The ports of Long Beach and Los Angeles are pursuing multi-million-dollar projects to enhance their rail systems. As the Port of L.A. increases its staging capacity, Long Beach is investing in four separate projects to expand its on-dock rail infrastructure. Scheduled over the coming years, the rail expansion at the Port of Long Beach (POLB) is an essential component of its 10-year, multi-billion-dollar capital program to develop its economic power and achieve its long-term environmental goals, according to the Long Beach Harbor Department’s 2019 budget report.

Creating more on-dock rail at the Port has the potential to not only increase the efficiency of cargo movement but to also significantly reduce the volume of pollutants emitted by drayage trucks, Sean Gamette, managing director of engineering services at POLB, told the Business Journal. On-dock rail means cargo moves from a container ship to a train without ever passing onto a truck. “Basically, every on-dock train has the potential to reduce truck trips in and out of the port by up to 750 total trips [per day],” he said. “The ocean carriers are very much in favor of moving more cargo by on-dock rail because it’s so cost effective.”

The nearly $1 billion in rail enhancements could significantly improve efficiency and air quality in the Port of Long Beach, Managing Director of Engineering Services Sean Gamette told the Business Journal. (Photograph provided by the Port of Long Beach)

Various factors have improved the cost effectiveness of transport by rail, Gamette continued. In the past, cargo needed to travel at least 500 miles to justify rail transport. “Recently we’ve seen that drop closer to 250 miles away for some of the markets,” he said. “We’re going to lower that further by the improvements we make here in the port complex.”
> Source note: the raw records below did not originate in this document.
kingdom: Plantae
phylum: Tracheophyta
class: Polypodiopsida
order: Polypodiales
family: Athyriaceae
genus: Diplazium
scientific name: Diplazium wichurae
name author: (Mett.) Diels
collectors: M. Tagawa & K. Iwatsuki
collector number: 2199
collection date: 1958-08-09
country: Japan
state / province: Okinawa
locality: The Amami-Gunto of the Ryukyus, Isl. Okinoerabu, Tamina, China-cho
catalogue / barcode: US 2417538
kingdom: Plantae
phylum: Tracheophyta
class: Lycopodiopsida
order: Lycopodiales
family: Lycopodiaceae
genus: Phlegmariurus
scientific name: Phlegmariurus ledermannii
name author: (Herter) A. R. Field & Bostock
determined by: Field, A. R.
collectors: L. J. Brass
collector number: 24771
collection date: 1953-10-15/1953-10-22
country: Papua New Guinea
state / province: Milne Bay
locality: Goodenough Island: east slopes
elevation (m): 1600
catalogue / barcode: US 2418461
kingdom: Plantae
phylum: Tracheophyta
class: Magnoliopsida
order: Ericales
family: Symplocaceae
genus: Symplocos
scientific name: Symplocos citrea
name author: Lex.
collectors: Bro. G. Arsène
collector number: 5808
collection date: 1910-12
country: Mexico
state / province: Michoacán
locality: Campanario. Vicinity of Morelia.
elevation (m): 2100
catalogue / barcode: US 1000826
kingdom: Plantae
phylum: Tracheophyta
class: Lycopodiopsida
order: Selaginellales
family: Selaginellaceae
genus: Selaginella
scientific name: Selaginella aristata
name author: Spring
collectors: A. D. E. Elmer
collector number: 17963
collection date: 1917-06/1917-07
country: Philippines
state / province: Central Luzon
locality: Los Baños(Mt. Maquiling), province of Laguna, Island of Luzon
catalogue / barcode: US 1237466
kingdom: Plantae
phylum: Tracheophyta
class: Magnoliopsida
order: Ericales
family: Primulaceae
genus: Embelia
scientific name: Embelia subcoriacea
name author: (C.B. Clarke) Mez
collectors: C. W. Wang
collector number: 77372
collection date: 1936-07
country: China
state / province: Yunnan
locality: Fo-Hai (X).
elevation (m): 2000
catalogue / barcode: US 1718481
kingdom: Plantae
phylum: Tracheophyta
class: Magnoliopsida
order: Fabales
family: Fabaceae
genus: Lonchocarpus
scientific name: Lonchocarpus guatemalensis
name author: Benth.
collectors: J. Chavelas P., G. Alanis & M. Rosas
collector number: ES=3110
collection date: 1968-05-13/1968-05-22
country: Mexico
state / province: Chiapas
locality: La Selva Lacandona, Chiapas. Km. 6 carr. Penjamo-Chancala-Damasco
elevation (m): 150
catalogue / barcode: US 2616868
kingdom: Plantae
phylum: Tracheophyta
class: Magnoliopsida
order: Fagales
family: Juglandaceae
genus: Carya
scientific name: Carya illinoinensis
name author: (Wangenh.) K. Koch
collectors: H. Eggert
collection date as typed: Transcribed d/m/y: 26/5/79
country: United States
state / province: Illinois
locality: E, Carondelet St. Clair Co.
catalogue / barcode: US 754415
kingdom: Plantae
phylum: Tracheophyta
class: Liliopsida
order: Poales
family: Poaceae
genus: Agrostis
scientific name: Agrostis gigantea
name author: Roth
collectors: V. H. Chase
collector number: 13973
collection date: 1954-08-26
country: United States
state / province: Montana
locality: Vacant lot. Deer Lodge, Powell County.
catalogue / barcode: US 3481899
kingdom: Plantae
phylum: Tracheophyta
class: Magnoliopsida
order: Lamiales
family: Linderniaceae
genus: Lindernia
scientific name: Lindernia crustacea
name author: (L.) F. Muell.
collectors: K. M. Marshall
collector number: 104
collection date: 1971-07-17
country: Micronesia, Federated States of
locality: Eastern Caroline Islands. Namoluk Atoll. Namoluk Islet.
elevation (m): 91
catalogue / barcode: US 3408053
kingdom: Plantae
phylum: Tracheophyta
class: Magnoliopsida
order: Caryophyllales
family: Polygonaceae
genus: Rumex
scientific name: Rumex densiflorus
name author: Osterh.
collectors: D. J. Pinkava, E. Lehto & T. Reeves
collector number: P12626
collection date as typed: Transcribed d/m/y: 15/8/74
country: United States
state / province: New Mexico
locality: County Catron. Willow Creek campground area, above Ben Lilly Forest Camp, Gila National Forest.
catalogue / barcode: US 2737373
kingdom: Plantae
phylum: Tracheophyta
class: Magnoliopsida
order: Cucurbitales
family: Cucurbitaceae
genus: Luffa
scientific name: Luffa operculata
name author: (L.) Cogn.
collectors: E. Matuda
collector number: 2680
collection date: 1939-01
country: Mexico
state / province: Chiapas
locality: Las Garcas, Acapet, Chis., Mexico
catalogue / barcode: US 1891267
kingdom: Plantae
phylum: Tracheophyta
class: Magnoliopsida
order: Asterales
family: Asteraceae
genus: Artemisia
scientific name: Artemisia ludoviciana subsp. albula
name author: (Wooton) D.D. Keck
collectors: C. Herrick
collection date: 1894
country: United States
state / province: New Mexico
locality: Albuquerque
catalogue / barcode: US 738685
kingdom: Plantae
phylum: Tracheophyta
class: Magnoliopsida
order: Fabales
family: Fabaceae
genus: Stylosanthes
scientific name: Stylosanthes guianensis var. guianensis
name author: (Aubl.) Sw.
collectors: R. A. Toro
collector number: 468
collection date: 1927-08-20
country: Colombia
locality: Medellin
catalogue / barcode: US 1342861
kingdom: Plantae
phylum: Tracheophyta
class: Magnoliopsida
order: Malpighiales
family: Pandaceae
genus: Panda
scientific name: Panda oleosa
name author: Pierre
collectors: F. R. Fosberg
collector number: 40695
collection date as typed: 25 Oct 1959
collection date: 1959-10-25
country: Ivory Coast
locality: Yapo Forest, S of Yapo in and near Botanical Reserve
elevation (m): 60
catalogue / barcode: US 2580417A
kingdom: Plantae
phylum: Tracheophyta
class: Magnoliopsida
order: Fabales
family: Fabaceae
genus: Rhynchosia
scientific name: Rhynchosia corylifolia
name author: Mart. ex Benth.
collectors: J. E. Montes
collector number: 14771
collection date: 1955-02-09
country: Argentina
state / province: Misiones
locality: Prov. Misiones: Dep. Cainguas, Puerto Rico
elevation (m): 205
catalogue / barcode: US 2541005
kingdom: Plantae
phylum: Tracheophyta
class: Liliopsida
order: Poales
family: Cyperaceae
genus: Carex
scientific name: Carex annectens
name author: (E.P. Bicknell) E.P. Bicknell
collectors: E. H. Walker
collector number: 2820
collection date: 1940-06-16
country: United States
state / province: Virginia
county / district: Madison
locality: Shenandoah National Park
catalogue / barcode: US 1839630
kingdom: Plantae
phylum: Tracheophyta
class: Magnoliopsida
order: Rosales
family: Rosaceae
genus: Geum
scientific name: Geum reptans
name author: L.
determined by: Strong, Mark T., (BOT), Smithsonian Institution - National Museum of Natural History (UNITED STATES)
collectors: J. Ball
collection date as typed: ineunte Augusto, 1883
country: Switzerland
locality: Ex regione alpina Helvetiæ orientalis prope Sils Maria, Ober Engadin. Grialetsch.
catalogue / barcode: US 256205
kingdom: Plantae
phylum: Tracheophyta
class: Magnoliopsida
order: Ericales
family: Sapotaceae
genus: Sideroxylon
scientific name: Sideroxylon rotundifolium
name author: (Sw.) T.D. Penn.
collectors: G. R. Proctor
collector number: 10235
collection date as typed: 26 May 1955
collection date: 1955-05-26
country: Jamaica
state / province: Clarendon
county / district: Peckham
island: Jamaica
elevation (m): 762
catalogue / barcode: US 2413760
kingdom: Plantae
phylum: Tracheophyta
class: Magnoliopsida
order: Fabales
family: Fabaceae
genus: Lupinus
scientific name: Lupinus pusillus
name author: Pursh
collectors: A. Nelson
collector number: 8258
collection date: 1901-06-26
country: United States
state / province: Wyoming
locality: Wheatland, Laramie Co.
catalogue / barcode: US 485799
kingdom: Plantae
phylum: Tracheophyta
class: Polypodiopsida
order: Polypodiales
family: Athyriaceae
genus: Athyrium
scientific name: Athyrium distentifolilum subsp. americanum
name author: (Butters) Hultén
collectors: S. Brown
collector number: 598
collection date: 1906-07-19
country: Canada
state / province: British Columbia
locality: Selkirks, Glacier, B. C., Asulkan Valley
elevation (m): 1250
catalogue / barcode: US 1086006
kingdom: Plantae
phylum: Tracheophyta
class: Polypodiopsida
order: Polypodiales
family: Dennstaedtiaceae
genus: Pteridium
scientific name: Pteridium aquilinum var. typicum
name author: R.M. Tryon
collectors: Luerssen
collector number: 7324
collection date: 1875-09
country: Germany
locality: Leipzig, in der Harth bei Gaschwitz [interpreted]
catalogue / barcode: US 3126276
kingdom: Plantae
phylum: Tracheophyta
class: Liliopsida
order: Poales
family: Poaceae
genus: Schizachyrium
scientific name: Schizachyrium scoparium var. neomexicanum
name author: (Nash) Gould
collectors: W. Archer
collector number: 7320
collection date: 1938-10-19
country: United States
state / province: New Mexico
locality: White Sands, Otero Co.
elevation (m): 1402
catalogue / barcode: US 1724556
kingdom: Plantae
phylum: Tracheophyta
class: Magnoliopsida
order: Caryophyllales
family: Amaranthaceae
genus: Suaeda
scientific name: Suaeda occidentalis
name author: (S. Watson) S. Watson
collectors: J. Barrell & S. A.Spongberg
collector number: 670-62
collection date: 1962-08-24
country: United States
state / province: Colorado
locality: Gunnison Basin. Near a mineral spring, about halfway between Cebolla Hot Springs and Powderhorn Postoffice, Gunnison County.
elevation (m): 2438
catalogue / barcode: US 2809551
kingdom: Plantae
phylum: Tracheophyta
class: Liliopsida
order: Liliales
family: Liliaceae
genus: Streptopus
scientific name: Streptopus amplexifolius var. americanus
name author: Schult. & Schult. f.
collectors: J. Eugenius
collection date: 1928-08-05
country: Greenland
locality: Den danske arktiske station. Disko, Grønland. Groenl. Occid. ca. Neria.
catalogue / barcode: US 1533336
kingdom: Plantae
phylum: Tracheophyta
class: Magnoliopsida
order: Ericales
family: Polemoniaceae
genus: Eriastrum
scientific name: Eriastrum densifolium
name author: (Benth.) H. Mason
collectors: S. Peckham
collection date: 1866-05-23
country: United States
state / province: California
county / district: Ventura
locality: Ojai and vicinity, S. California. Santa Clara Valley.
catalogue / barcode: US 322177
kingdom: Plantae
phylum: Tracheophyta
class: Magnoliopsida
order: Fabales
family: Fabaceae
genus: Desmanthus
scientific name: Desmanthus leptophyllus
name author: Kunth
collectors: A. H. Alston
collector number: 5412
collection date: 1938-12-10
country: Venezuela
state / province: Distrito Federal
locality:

The largest POLB rail project slated for development is the $870 million expansion of the on-dock rail support facility at Pier B, located southwest of Anaheim Street and the 710 Freeway. Gamette said the port is in the process of contracting a design agency to supplement the work of its staff, and plans to begin the design process this summer. The 180-acre facility could include 90,000 feet of storage tracks and five 10,000-foot storage tracks. Existing tracks would connect docks directly to the Alameda Corridor, which connects the San Pedro ports to the national rail system. Road realignment and utility work is set to begin in 2022, with the entire project tentatively set to be completed in 2032

The second largest project, the $40 million Terminal Island Wye Track Realignment, will add a 5,000-foot mainline and two 2,000-foot storage tracks to Pier S, Gamette said. When completed, the project is expected to reduce congestion at terminals for arriving and departing trains. Gamette said the project is scheduled to be completed in 2022.

The Pier G and J Double Track Access Project is a $25 million project to remove a bottleneck between Piers G and J and add 1,500 feet of storage track. “The big benefit here is the uninterrupted movement of trains in and out of Piers G and J, the two container terminals,” Gamette said. “What that equates to is about an additional train per day that we can get in and out of the Port through that area.” This project is slated for completion by 2021.

The last project, what Gamette called “the fourth track at Ocean Boulevard,” would add 2,000 feet of lead track to the east end of the new structure replacing the Gerald Desmond Bridge, and eliminate a bottleneck where four tracks become three. “The addition of this fourth track . . . has a huge benefit,” Gamette said. “It will allow simultaneous movement of trains in and out of our Middle Harbor container terminal without impacting mainline operations on our Piers G and J container terminals.” The $22 million project is set to be completed in 2022.

Gamette said that more rail can help the port grow its already expansive marketshare. “We moved eight million twenty-foot-equivalent units [TEUs] through our city’s port last year,” he said. “Nearly $200 billion in goods moved through Long Beach [in 2018], supporting more than 51,000 jobs in Long Beach itself, 576,000 jobs throughout Southern California and, based on our economic study, about 2.6 million jobs across our great country.” Gamette characterized the port’s capital program as one of the largest in the United States.

On the other side of the San Pedro Bay port complex, the Port of Los Angeles (POLA) is also beginning a rail expansion project. According to Tony Gioiello, POLA deputy executive director of development, the Pier 400 Corridor Storage Track Expansion is a $34 million build out of its existing rail system. “These are not working tracks, they’re more staging tracks to get trains out of terminals more efficiently,” he explained.

POLA Director of Media Relations Phillip Sanfield said L.A. was the first port in the United States to have on-dock rail at every one of its terminals. “We’re expanding it and always improving, along with our railroad partners, but a lot of the work has been in place and worked on over the last decade,” he commented. POLA ships about 30-45% of its cargo by rail, he added.

Gioiello said the Pier 400 rail expansion is currently in its design phase, which may conclude at the end of the year. Construction is slated to begin before the end of 2020 and be completed by 2022. “Strategically, rail is important to us because the cargo that leaves this port destined for other parts of the country leaves by rail. That’s cargo that could be diverted to other ports. So we believe [our investment in] rail infrastructure . . . is why a lot of the cargo comes here,” he said.